(Dataset records)
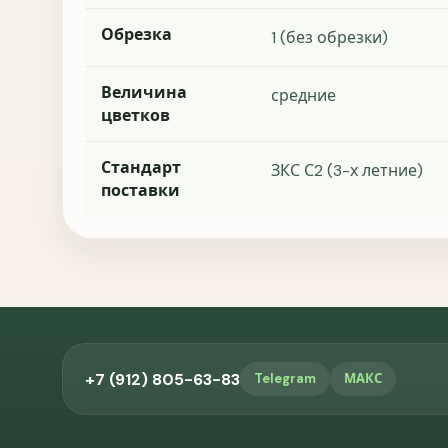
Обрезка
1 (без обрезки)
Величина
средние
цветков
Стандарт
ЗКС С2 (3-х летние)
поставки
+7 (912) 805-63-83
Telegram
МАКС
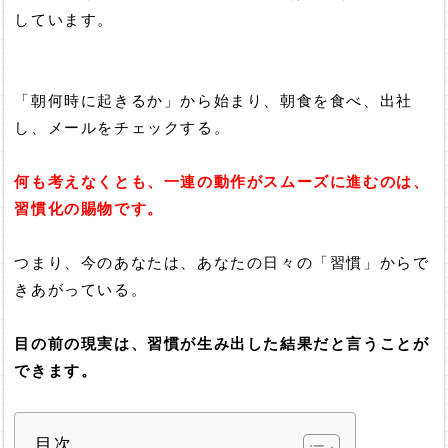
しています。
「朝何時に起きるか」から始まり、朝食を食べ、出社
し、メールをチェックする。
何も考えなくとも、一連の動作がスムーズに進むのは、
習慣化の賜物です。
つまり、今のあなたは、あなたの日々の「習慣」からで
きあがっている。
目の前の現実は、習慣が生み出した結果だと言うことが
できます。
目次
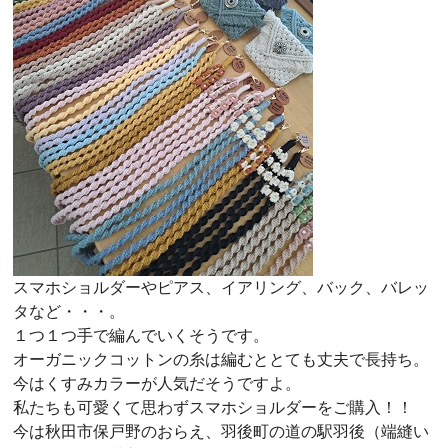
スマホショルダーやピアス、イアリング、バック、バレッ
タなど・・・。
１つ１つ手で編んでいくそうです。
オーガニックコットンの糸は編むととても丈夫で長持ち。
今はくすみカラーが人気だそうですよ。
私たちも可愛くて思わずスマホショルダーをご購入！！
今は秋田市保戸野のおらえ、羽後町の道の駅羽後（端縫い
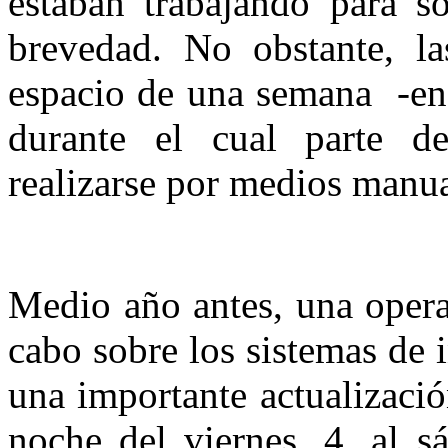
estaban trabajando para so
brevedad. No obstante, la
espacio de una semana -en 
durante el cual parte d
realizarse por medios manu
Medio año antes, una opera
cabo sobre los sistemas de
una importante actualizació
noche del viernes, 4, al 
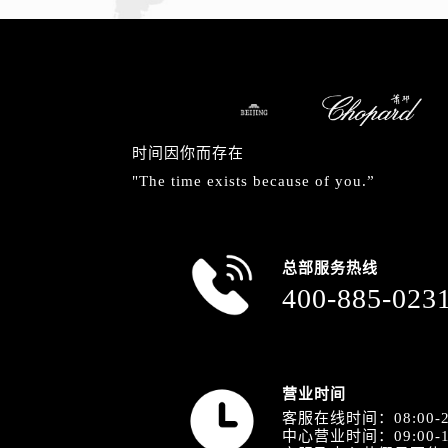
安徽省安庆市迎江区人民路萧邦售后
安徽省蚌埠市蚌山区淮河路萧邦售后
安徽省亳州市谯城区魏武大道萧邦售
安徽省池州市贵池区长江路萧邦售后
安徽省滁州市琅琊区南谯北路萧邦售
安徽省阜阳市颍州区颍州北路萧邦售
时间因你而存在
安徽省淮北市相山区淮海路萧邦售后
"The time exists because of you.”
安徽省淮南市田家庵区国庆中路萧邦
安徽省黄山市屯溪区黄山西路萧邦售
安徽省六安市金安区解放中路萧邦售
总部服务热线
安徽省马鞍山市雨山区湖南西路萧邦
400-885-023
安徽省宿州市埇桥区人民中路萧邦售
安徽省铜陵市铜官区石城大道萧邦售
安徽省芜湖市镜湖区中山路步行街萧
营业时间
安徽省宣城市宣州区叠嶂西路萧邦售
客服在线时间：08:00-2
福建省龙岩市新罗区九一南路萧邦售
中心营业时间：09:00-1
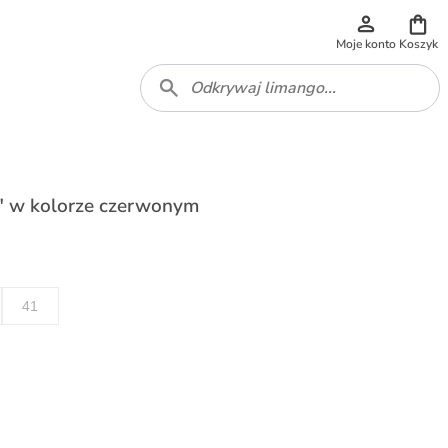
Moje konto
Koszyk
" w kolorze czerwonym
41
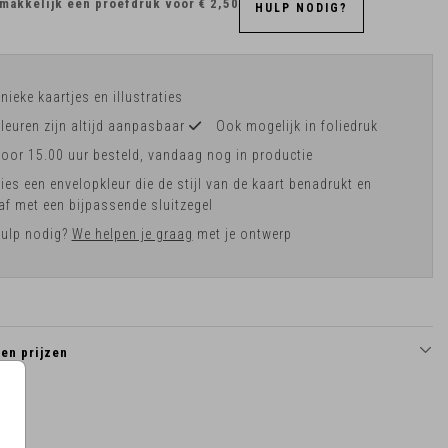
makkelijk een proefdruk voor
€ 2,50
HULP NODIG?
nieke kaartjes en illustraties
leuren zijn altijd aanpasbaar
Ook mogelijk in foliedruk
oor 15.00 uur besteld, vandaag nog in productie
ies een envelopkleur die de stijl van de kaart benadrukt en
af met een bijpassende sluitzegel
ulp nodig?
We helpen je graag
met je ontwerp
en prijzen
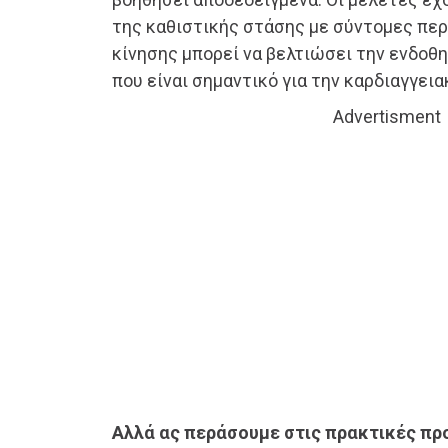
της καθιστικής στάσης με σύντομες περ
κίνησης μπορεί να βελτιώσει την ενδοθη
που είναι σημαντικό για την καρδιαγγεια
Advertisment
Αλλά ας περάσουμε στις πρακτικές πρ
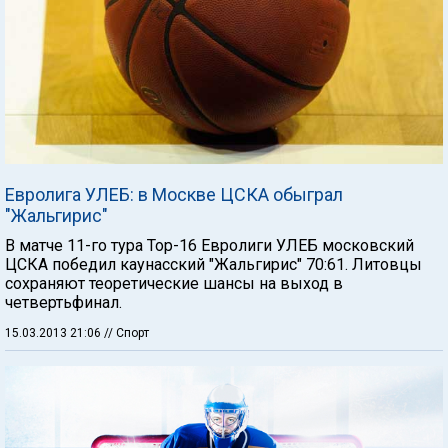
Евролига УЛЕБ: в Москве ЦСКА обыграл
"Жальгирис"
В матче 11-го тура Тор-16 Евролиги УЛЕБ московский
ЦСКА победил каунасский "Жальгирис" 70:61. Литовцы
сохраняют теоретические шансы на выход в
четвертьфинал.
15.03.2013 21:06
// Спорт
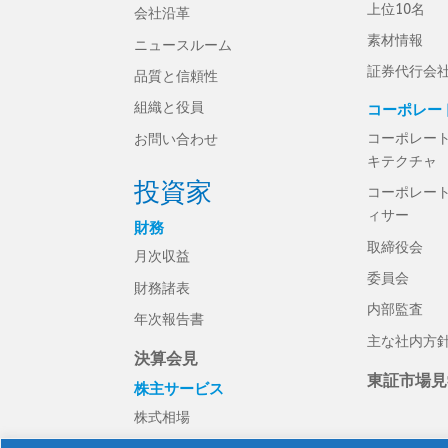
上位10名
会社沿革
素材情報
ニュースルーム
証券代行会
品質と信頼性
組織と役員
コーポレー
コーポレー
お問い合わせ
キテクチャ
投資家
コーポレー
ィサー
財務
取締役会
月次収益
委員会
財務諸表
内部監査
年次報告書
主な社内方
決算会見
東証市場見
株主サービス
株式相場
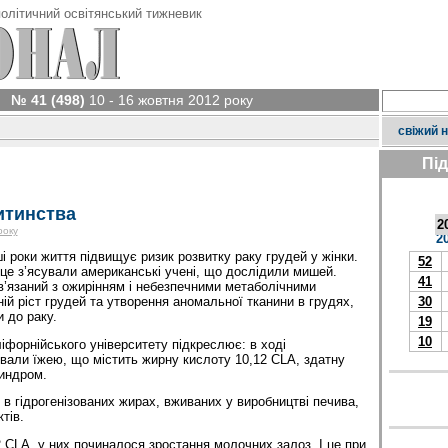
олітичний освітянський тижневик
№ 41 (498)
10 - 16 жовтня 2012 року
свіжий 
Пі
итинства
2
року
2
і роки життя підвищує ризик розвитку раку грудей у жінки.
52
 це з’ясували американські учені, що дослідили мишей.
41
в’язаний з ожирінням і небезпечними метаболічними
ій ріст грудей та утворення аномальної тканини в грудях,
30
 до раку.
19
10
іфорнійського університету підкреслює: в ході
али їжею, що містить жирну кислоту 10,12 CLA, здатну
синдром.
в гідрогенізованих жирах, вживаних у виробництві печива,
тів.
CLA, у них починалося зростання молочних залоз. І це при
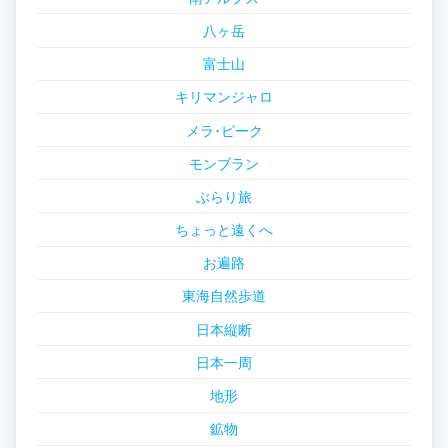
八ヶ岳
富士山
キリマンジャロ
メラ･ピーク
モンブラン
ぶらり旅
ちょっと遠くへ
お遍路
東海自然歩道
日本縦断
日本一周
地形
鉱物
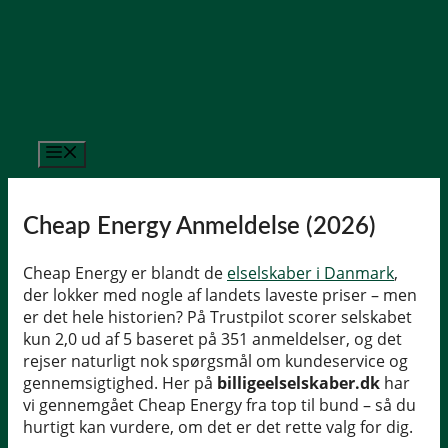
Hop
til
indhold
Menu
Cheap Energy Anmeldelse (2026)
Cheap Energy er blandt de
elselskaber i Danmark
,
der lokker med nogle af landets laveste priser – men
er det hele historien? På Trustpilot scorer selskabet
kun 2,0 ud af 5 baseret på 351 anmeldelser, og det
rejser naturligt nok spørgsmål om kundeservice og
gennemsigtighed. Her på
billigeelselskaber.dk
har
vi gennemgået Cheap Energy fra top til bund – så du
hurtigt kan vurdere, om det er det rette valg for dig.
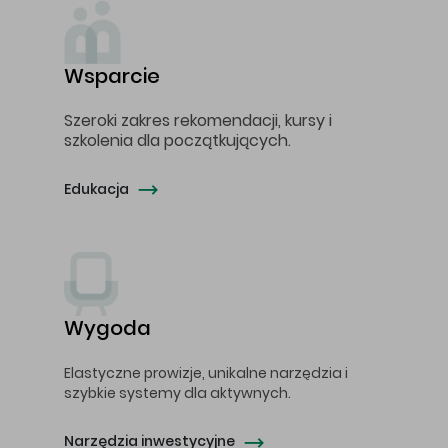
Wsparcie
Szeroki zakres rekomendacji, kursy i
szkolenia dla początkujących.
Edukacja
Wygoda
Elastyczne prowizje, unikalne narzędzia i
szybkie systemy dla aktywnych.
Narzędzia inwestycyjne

--

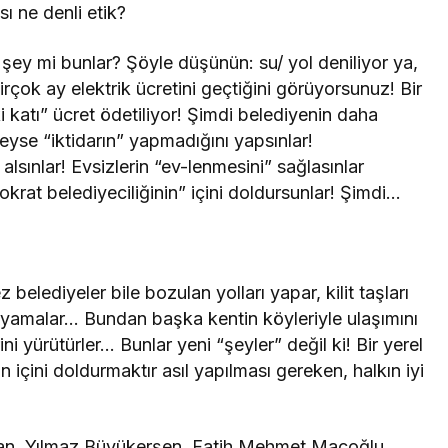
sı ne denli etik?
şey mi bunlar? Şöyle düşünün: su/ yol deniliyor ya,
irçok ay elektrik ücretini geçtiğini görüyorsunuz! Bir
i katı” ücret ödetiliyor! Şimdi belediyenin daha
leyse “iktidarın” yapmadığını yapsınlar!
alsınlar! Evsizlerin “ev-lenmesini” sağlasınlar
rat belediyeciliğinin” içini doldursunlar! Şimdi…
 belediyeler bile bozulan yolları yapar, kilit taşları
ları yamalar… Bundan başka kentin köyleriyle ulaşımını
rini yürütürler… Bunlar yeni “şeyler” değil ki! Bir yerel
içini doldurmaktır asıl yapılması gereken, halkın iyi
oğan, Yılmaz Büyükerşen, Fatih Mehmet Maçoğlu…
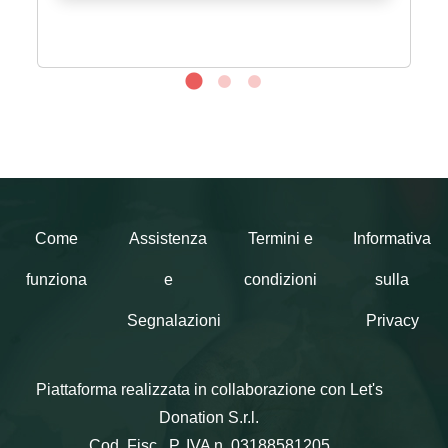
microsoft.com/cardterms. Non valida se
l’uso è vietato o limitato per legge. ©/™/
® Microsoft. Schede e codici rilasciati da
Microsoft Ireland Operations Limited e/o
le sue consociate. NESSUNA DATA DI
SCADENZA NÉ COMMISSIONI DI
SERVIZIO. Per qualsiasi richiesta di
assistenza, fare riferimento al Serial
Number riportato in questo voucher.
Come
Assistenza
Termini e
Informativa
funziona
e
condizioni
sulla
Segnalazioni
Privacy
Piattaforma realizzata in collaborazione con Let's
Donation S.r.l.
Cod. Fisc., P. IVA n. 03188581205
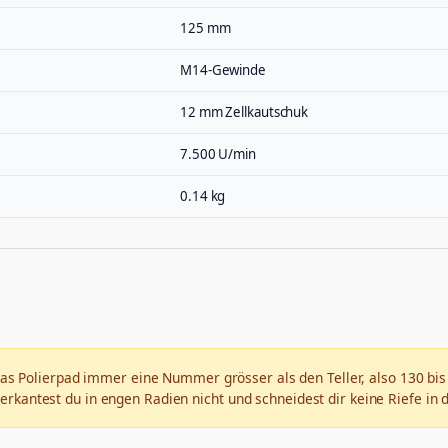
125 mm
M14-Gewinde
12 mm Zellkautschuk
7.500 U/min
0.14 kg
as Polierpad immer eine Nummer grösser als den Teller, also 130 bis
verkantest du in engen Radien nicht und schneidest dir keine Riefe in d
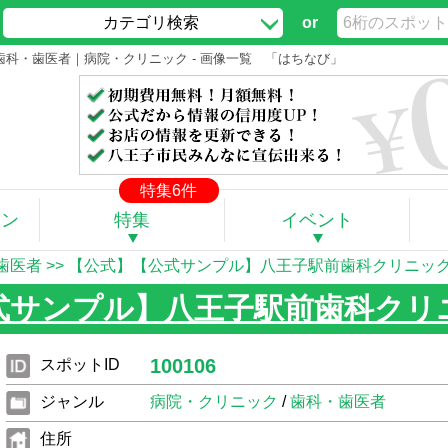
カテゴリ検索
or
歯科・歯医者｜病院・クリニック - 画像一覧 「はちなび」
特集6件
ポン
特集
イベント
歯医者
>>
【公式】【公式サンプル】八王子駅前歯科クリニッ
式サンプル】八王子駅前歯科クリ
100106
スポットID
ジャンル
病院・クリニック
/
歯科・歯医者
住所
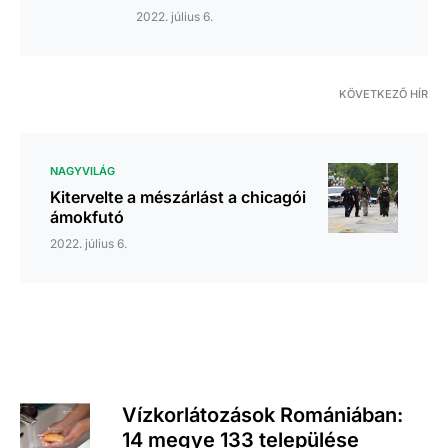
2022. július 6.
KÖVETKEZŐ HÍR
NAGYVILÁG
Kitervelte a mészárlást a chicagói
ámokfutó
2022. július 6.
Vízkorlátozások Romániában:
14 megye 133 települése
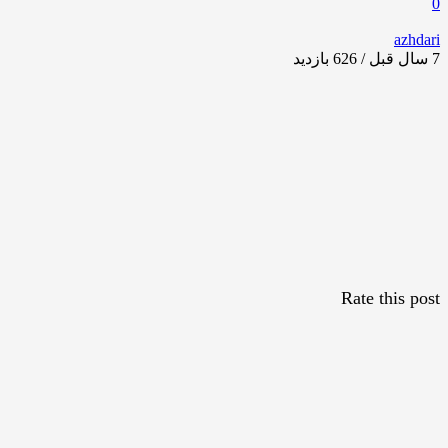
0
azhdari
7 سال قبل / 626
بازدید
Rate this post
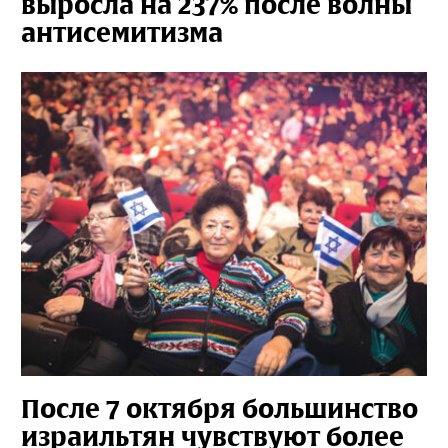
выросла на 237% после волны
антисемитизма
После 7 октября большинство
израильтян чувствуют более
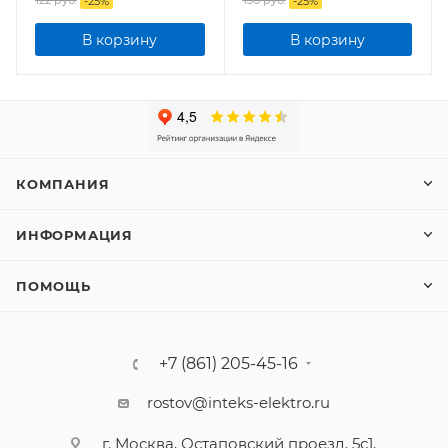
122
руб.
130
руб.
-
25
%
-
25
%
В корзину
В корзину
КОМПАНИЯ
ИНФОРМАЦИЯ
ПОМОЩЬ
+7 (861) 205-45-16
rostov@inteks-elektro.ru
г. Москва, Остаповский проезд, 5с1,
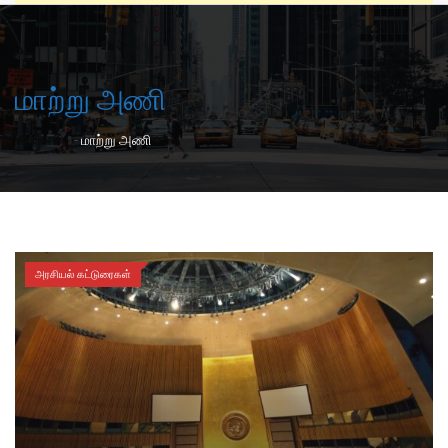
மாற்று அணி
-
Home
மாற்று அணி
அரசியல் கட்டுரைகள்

**Exercise**
Copy the lines of the listing from the line with "выросла на 237% после волны" to the line with "அரசியல் கட்டுரைகள்", both included, with no changes. Leave the pictures out of your copy.

**Answer for the task**
выросла на 237% после волны
антисемитизма
После 7 октября большинство
израильтян чувствуют более
122
руб.
130
руб.
-
25
%
-
25
%
В корзину
В корзину
КОМПАНИЯ
ИНФОРМАЦИЯ
ПОМОЩЬ
+7 (861) 205-45-16
rostov@inteks-elektro.ru
г. Москва, Остаповский проезд, 5с1,
மாற்று அணி
-
Home
மாற்று அணி
அரசியல் கட்டுரைகள்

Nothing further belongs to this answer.